■ 課題の指示
怒りのコントロールに関する文章のうち、「それでもなかなかうまくいかな」を含む語句から始めて「てくるような怒りもあります。」の後で終わる部分を、一字も変えずに再掲してください。

■ 学習テキスト
○ ○ ○

記事監修医師
東京大学医学部卒 医学博士
怒りの感情を、その勢いのままに吐き出すことで自分自身が被るデメリットの大きさは、大人であれば重々承知のことでしょう。
それでもなかなかうまくいかないのはご承知のとおりです。今回は、怒りのマネジメントの専門家である臨床心理学者のイザベル・クラーク氏の言葉から、私たちが自分でできる怒りのコントロールについて学んでみましょう。
怒りは誰もが持つ普通の感情です。しかし、それを制御するのは非常に難しく、多くの人々は怒りの適切な表現方法を知らないまま、自身の行動や他人の行動について怒りを吐き出してしまいます。その他にも、小さなことが積み重なっていき「人生は不公平だ」と感じてしまうことで生まれてくるような怒りもあります。

○ ○ ○

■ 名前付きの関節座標
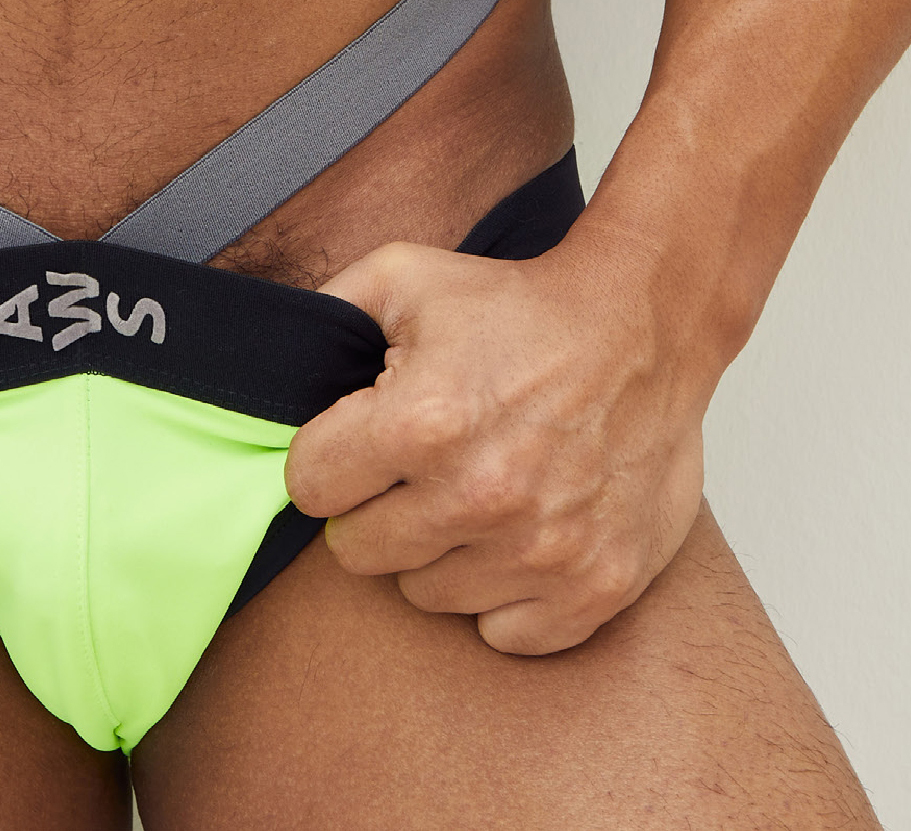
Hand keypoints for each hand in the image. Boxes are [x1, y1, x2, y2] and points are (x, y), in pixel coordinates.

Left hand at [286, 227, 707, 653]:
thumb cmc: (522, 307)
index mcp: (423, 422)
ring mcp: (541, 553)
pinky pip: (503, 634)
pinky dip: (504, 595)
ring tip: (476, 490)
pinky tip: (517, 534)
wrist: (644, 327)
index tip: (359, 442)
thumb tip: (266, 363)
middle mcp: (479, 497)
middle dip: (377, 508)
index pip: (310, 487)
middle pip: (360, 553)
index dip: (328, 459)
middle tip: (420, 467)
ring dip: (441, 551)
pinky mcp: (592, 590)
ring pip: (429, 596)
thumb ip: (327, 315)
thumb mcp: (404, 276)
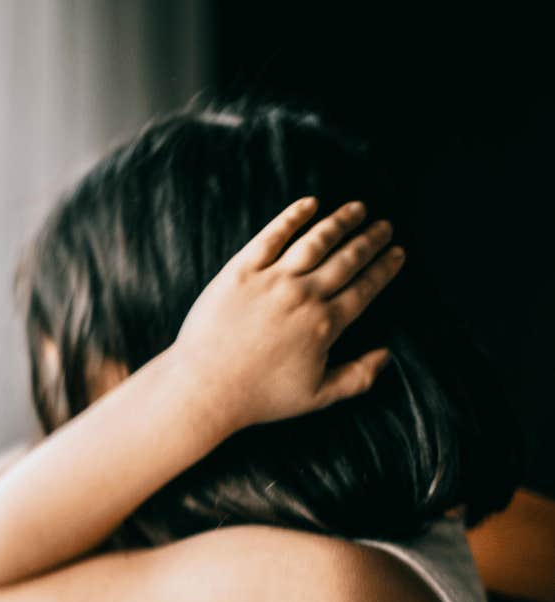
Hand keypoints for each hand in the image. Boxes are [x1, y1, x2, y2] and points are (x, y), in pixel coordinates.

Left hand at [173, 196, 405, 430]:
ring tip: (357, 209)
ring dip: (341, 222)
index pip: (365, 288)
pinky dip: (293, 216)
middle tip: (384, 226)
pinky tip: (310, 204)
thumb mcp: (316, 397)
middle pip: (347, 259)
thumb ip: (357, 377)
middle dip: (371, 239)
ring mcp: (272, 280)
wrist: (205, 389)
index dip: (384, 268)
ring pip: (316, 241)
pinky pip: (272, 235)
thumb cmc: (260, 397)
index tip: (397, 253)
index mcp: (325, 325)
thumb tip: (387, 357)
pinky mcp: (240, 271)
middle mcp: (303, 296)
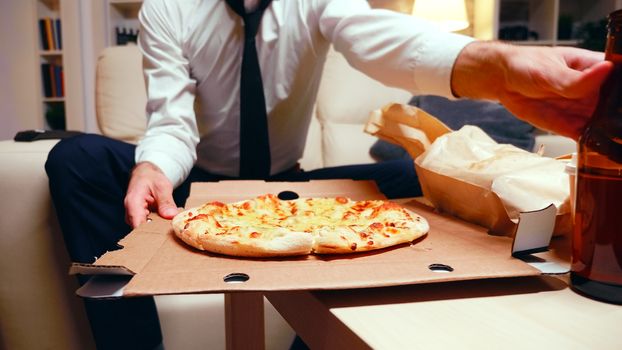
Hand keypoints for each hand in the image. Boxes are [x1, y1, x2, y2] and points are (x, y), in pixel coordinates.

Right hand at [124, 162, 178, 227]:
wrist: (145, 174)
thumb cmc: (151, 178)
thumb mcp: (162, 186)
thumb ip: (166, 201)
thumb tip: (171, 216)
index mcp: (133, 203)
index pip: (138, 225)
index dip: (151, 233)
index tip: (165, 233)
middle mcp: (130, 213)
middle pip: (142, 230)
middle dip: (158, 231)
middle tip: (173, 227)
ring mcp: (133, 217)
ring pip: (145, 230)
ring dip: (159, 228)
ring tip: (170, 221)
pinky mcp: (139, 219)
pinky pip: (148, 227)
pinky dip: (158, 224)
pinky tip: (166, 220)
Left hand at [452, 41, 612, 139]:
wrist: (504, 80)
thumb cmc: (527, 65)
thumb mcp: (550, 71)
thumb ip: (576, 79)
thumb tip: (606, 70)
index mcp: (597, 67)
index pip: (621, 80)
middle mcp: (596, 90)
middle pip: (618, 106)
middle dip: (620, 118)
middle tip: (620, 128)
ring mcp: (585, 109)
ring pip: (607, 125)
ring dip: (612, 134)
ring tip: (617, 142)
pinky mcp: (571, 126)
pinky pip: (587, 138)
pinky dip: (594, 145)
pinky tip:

○ ○ ○

■ 演習の解答
それでもなかなかうまくいかないのはご承知のとおりです。今回は、怒りのマネジメントの専門家である臨床心理学者のイザベル・クラーク氏の言葉から、私たちが自分でできる怒りのコントロールについて学んでみましょう。
怒りは誰もが持つ普通の感情です。しかし、それを制御するのは非常に難しく、多くの人々は怒りの適切な表現方法を知らないまま、自身の行動や他人の行動について怒りを吐き出してしまいます。その他にも、小さなことが積み重なっていき「人生は不公平だ」と感じてしまうことで生まれてくるような怒りもあります。